**Data listing:**

===============

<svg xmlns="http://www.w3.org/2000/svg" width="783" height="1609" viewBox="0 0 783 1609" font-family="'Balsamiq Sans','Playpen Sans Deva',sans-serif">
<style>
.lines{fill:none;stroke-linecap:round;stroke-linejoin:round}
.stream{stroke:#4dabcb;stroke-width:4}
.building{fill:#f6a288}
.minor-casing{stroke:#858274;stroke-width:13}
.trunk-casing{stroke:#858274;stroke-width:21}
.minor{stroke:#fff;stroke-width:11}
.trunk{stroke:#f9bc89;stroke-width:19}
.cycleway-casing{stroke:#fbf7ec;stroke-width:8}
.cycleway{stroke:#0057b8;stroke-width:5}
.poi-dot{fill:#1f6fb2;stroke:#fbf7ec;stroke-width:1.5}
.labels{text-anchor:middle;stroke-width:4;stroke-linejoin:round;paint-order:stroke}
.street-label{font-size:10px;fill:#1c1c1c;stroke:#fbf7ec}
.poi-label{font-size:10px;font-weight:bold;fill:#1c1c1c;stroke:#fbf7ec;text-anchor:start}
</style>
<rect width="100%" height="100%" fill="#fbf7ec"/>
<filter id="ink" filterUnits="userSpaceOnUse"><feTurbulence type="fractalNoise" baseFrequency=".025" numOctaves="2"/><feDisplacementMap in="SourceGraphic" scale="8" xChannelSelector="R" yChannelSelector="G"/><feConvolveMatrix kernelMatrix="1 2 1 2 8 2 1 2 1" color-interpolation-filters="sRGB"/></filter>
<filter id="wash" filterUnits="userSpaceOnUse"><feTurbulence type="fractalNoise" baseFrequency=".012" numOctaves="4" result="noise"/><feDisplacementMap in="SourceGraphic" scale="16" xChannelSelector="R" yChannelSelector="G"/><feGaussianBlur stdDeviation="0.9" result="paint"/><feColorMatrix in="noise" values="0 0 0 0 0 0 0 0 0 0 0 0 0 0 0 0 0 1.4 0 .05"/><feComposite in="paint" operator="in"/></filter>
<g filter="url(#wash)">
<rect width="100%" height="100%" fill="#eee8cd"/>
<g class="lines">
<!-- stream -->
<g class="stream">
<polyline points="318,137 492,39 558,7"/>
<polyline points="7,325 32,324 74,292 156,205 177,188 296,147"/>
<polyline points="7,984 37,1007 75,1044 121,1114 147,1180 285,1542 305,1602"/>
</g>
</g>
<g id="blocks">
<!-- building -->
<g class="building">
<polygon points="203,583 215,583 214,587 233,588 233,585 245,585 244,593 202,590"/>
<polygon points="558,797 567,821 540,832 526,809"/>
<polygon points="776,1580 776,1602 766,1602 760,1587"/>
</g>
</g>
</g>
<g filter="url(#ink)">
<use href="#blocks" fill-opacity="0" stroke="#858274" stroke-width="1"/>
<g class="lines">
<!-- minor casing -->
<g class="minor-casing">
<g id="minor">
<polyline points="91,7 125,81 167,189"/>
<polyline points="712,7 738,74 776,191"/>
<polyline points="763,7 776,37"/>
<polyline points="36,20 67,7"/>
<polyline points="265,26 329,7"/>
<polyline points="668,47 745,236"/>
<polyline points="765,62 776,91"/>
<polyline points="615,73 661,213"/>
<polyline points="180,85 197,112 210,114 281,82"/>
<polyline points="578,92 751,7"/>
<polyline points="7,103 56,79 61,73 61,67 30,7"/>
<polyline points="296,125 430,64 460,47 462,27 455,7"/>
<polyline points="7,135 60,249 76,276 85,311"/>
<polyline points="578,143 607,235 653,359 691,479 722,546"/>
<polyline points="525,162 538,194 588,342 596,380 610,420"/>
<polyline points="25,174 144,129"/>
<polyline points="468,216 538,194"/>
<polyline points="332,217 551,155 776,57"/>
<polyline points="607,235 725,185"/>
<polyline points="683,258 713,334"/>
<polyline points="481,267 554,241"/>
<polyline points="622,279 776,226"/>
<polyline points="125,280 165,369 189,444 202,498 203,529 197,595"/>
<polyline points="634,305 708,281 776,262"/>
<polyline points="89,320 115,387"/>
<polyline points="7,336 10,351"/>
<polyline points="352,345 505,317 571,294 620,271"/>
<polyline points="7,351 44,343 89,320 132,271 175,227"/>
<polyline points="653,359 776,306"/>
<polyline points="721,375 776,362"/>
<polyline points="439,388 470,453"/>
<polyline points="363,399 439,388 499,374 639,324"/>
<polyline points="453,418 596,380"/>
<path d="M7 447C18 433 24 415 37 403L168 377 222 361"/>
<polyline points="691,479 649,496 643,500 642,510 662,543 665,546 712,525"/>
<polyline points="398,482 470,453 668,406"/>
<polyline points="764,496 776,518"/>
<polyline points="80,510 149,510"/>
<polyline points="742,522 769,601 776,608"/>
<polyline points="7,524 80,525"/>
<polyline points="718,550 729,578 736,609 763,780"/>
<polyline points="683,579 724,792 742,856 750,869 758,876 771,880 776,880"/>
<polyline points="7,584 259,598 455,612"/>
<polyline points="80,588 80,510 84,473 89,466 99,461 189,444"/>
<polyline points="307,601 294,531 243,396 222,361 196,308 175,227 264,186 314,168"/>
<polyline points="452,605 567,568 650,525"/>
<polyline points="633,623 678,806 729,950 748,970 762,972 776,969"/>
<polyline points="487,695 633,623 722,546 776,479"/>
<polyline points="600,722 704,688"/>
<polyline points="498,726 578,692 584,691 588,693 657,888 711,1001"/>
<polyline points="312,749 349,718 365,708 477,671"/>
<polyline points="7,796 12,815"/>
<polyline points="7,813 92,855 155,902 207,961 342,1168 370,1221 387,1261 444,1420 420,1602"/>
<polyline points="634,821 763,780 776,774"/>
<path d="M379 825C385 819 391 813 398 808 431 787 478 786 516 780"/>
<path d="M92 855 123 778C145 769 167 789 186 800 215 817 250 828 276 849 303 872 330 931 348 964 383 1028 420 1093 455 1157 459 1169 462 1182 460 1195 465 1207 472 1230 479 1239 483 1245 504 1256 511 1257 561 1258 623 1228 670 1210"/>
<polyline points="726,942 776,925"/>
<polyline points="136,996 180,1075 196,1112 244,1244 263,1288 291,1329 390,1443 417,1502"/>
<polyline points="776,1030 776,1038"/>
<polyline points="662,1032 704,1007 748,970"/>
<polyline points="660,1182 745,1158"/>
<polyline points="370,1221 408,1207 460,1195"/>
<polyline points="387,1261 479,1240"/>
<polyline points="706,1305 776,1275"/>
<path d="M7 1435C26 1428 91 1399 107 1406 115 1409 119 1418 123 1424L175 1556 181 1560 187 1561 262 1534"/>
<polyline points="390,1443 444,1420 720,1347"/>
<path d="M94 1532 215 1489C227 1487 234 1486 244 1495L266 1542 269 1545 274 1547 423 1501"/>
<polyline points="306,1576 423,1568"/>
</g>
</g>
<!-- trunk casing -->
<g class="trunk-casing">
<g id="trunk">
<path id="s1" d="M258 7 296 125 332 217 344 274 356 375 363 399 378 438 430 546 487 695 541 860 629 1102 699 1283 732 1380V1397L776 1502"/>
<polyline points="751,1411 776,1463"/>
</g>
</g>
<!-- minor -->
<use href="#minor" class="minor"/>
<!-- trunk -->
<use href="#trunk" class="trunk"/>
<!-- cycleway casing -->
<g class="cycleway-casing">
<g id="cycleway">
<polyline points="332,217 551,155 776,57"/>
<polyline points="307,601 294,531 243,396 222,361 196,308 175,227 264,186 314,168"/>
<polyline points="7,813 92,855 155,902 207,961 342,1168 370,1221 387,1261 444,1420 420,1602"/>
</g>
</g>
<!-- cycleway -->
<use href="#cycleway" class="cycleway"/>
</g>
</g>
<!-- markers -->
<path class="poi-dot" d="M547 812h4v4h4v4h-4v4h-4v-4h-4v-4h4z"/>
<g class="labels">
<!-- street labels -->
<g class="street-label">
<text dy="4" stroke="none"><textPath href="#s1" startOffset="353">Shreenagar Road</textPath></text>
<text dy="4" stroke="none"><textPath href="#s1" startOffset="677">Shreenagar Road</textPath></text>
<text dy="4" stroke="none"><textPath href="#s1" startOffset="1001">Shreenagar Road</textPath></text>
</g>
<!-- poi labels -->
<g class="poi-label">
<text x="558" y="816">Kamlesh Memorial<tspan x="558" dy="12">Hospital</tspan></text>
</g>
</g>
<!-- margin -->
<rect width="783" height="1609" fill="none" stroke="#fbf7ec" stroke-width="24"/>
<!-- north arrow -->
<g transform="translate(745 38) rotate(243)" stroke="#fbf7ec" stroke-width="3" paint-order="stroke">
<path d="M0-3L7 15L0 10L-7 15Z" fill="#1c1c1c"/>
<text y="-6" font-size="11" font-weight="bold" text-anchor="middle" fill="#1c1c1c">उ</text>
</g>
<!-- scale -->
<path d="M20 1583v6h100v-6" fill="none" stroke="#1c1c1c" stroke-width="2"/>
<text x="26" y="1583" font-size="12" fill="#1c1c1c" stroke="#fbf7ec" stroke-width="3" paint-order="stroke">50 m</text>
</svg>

===============

Among the entries, how many lines include the string "trunk"? Please reply with only the number.

7